### ABOUT THIS TASK
All lines below containing "wrist" are to be listed.

### DATA
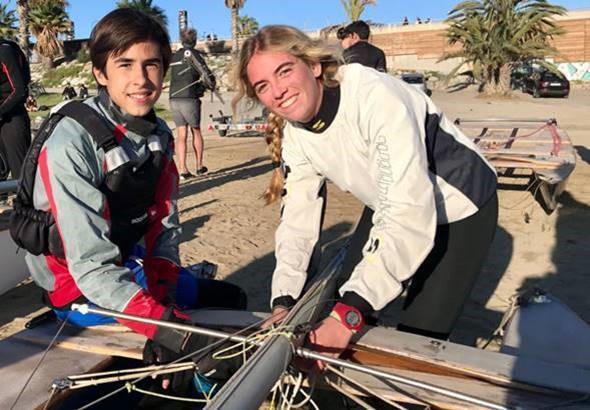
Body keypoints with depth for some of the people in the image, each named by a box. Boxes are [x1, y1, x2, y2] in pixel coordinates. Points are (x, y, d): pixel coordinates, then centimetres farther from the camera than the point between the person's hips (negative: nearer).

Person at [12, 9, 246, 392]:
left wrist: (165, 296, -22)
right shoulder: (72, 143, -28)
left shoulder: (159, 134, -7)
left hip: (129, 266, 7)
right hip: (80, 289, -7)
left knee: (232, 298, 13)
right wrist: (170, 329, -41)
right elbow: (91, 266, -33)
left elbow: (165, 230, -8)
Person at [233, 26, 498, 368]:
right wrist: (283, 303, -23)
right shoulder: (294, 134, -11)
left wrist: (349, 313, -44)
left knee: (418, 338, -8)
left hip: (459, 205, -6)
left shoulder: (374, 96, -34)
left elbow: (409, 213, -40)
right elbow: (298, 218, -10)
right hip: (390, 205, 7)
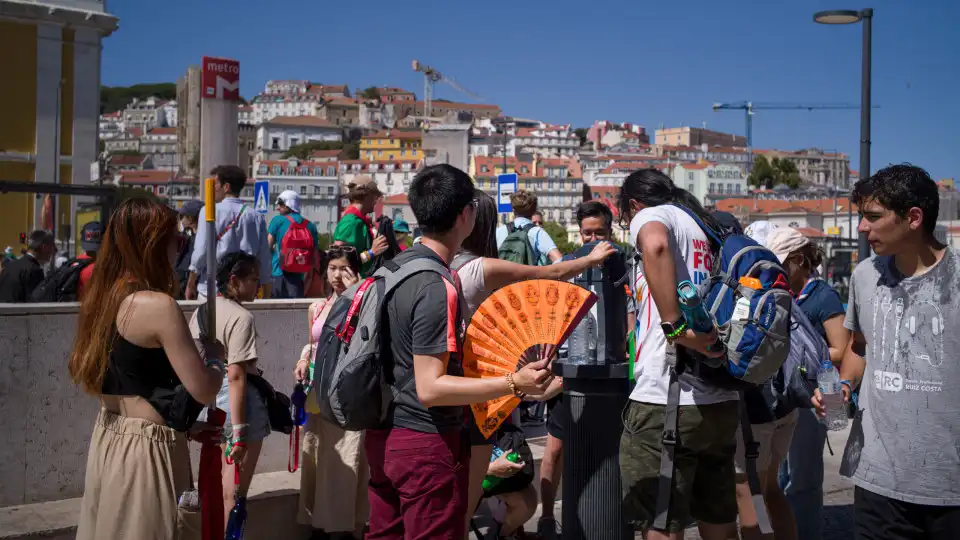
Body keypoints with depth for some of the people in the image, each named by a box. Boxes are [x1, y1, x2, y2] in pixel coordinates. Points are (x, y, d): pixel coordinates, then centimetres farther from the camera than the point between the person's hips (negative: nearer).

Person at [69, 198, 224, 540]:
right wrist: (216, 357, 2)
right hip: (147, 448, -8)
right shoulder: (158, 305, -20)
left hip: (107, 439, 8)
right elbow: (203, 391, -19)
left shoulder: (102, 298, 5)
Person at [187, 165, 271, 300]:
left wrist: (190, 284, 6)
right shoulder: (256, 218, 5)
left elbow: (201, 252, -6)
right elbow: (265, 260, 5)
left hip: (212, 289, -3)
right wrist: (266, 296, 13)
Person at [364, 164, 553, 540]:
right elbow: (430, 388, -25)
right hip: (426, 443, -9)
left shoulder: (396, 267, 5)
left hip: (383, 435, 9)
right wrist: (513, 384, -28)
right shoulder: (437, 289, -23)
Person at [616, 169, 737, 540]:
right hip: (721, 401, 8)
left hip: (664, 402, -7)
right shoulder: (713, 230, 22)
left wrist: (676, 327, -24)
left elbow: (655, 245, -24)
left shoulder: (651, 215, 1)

### FINAL ANSWER
left wrist: (165, 296, -22)
right wrist: (170, 329, -41)
right wrist: (283, 303, -23)
left wrist: (349, 313, -44)
right wrist: (216, 357, 2)
left wrist: (190, 284, 6)
right wrist: (266, 296, 13)
right wrist: (513, 384, -28)
left wrist: (676, 327, -24)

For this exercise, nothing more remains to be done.